China Market Syndrome: Just Deja Vu All Over Again
"You can observe a lot by watching."

Yogi Berra
www.yogiberra.com

Among the more interesting comments we heard about last week's IRA on the February market meltdown, "A Normal Correction: February 27 Market Break," concerns the true origins of the market sell-off in China. According an old China hand, the sharp drop in the value of China's financial markets was the side effect of a political struggle, not a financial event.

According to this well-placed observer, whose firm provides risk management services throughout the region, the rising powers around the Chinese financial markets sent a message to the political cadres in Beijing. The message behind this not-so-subtle muscle flexing: we have the power to affect the stability of global markets and, indirectly, that of China's political future.

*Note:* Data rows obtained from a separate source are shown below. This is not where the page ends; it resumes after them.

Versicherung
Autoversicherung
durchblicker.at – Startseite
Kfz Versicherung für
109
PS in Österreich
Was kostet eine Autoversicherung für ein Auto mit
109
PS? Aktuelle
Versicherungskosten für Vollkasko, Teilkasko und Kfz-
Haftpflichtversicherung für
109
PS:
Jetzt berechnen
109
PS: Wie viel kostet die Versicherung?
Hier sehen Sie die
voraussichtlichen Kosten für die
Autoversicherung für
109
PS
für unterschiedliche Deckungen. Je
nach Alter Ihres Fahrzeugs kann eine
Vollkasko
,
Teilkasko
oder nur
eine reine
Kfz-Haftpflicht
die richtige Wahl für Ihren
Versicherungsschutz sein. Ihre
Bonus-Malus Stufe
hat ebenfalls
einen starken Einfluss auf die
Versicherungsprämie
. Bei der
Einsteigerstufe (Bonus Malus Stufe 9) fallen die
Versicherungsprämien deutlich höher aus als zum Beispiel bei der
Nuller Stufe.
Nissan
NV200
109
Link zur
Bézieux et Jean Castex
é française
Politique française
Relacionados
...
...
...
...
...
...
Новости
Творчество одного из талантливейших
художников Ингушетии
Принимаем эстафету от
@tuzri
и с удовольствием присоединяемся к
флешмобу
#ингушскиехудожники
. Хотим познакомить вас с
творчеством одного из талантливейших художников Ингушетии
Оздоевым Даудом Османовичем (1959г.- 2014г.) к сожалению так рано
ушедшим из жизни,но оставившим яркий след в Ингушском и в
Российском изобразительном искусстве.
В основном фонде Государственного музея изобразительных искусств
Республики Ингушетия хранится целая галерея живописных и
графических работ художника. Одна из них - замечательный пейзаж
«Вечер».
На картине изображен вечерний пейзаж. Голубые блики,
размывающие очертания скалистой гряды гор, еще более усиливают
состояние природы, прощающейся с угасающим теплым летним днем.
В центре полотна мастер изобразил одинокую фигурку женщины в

As heirs to the Confucian ethic which puts those who decide matters of state at the top of the social ladder, and those who engage in commerce with foreigners at the bottom, China's communist leaders fear and distrust the power and motivations of the country's rising class of economic princes.

The close association with foreign interests of China's financial and business leaders makes their loyalties subject to question. Chinese Communist Party cadres gladly accept gratuities offered by business leaders and their foreign partners, but all the while they ponder the political equation; they weigh the time when an appeal to the populist dragon which lurks not far beneath the surface in China's rapidly growing urban slums might be useful.

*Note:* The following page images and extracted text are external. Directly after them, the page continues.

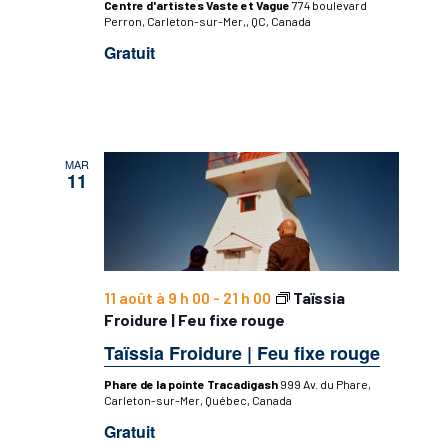
Centre d'artistes Vaste et Vague
774 boulevard
Perron, Carleton-sur-Mer,, QC, Canada
Gratuit
MAR
11
11 août à 9 h 00
-
21 h 00
Taïssia
Froidure | Feu fixe rouge
Taïssia Froidure | Feu fixe rouge
Phare de la pointe Tracadigash
999 Av. du Phare,
Carleton-sur-Mer, Québec, Canada
Gratuit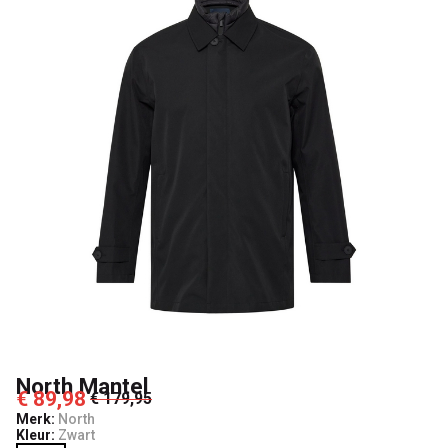
North Mantel
€ 89,98
€ 179,95
Merk:
North
Kleur:
Zwart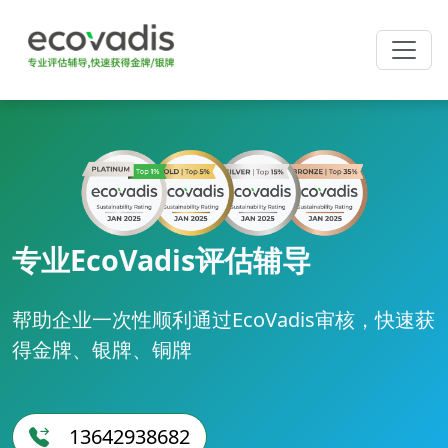
专业EcoVadis评估辅导
帮助企业一次性顺利通过EcoVadis审核，快速获
得金牌、银牌、铜牌
13642938682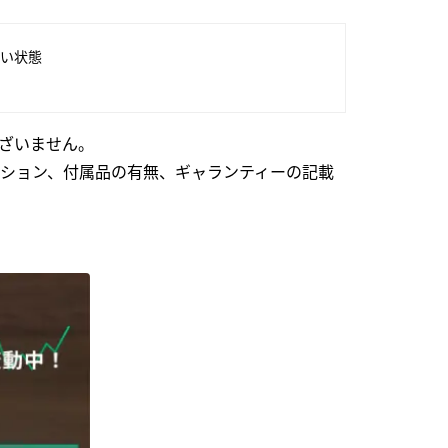
い状態
ざいません。
ション、付属品の有無、ギャランティーの記載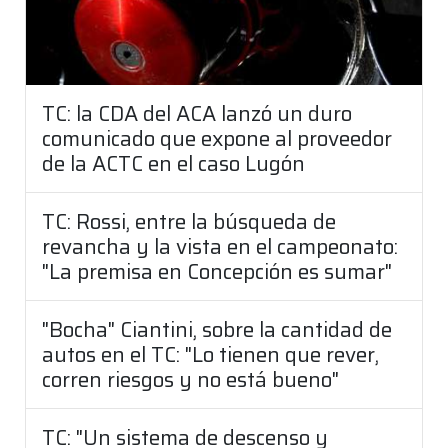
TC: la CDA del ACA lanzó un duro
comunicado que expone al proveedor
de la ACTC en el caso Lugón
TC: Rossi, entre la búsqueda de
revancha y la vista en el campeonato:
"La premisa en Concepción es sumar"
"Bocha" Ciantini, sobre la cantidad de
autos en el TC: "Lo tienen que rever,
corren riesgos y no está bueno"
TC: "Un sistema de descenso y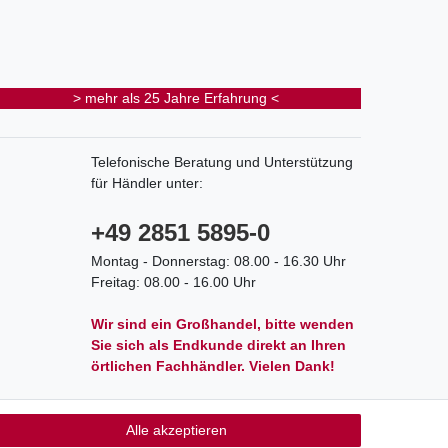
> mehr als 25 Jahre Erfahrung <
Telefonische Beratung und Unterstützung
für Händler unter:
+49 2851 5895-0
Montag - Donnerstag: 08.00 - 16.30 Uhr
Freitag: 08.00 - 16.00 Uhr
Wir sind ein Großhandel, bitte wenden
Sie sich als Endkunde direkt an Ihren
örtlichen Fachhändler. Vielen Dank!
Alle akzeptieren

Rarely a day goes by now when some financial observer does not question the gravity-defying climb of the Chinese equity markets, a retail-fueled speculative boom the like of which has not been seen in the supposedly developed world in 80 years. Whereas in past times peasants revolted at rumors of foreign missionaries eating children, perhaps the next cycle will include Chinese financiers (perhaps joined by their foreign investment bankers) being lynched by an angry mob in retribution for market losses. Crucifixion, after all, was the punishment of choice for speculators in ancient China.

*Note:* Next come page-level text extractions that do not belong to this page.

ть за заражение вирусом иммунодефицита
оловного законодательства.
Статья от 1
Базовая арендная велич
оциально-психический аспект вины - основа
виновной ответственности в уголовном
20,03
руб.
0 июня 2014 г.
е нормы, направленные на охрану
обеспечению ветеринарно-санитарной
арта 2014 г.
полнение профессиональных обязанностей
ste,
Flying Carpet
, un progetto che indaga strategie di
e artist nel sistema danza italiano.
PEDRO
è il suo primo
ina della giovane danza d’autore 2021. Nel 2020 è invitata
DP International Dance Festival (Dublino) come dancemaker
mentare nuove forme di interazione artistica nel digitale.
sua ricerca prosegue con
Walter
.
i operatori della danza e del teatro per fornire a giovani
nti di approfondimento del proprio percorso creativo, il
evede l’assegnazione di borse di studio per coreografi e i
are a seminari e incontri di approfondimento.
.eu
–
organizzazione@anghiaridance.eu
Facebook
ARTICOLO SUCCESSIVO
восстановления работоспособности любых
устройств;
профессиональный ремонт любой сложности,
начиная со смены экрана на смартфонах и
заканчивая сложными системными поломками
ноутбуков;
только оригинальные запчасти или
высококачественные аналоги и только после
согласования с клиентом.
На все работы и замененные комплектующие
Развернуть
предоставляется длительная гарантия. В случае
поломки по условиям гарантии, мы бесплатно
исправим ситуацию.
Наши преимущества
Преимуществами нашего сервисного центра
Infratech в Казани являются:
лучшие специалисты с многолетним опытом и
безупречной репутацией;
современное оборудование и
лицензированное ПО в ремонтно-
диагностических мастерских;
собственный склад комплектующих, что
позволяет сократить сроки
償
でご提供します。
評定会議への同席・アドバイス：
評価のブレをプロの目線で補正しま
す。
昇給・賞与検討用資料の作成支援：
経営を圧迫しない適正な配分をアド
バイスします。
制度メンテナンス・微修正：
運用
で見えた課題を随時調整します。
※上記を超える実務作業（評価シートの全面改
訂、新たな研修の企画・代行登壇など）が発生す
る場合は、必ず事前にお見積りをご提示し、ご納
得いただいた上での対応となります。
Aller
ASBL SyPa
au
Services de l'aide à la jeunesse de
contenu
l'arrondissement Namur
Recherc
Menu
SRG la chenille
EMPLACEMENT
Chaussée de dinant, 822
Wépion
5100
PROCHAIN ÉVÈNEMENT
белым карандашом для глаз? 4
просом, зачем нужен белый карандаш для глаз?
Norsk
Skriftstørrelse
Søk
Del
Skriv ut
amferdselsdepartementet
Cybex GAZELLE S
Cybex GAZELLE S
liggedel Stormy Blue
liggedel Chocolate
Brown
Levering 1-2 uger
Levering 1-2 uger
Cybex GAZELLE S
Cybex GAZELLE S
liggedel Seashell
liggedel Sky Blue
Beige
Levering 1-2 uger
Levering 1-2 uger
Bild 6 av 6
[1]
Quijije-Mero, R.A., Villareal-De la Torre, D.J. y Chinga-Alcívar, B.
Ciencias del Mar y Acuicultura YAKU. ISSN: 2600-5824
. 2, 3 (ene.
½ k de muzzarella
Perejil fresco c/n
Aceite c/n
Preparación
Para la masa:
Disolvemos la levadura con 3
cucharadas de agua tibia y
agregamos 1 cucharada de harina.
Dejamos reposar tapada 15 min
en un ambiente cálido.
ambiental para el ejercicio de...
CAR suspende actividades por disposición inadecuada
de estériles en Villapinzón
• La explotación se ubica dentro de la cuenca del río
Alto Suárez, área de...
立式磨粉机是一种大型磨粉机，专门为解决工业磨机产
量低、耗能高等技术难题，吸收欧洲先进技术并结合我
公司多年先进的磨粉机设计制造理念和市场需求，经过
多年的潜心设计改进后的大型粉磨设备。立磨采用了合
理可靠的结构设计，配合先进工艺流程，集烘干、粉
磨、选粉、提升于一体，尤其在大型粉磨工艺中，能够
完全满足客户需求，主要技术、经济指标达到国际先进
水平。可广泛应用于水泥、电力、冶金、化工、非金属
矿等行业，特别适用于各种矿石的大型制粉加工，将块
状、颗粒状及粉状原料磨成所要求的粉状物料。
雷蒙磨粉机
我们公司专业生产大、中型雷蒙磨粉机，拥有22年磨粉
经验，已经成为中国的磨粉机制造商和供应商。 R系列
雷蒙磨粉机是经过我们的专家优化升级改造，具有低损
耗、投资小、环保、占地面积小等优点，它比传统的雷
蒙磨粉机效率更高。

An appeal to the populist animal spirits is especially effective just following a financial bust, as Americans learned in the early 1930s and US corporations learned with the passage of Sarbanes-Oxley following the dot-com hiccup. The likely witch hunt in the US following a more general financial market collapse might not rival the thrills and excitement of, say, rioting in Shanghai, but one cannot help but wonder at the social reaction, both in the US and China, when the global financial markets inevitably correct.

To be more specific, a long-time reader tells The IRA that references to the Pecora Commission, the special panel established by the Senate Banking and Currency Committee in March of 1932 to investigate the causes of the Wall Street Crash of 1929, may be appropriate in both societies. In the four years of its operation, the Pecora Commission interrogated hundreds of financial moguls and ultimately led to the creation of the SEC and modern-day market regulation.

Whether or not the February 27 market break was the result of a political contest between China's communist rulers and the rapidly growing power of that county's commercial class, both the US and China face a serious social shock should the worst fears regarding speculative excesses in the financial markets be realized. Measured in terms of spreads and earnings multiples, the magnitude of the risks being taken have never been higher and the rewards offered for taking those risks never lower.

In the US, a sustained financial market sell off might well tilt the balance of political fortune back squarely in the hands of the left for the first time in over a decade, but the repercussions in China of a real Shanghai meltdown could be far more profound. Most observers assume that China cannot reverse its opening process, but such assumptions ignore that country's violent and changeable political history. Should China's political leaders decide one day to play the populist card and attack the "opportunism" of China's business elite, the mass of China's poor will be behind them and then, as they say, all bets are off.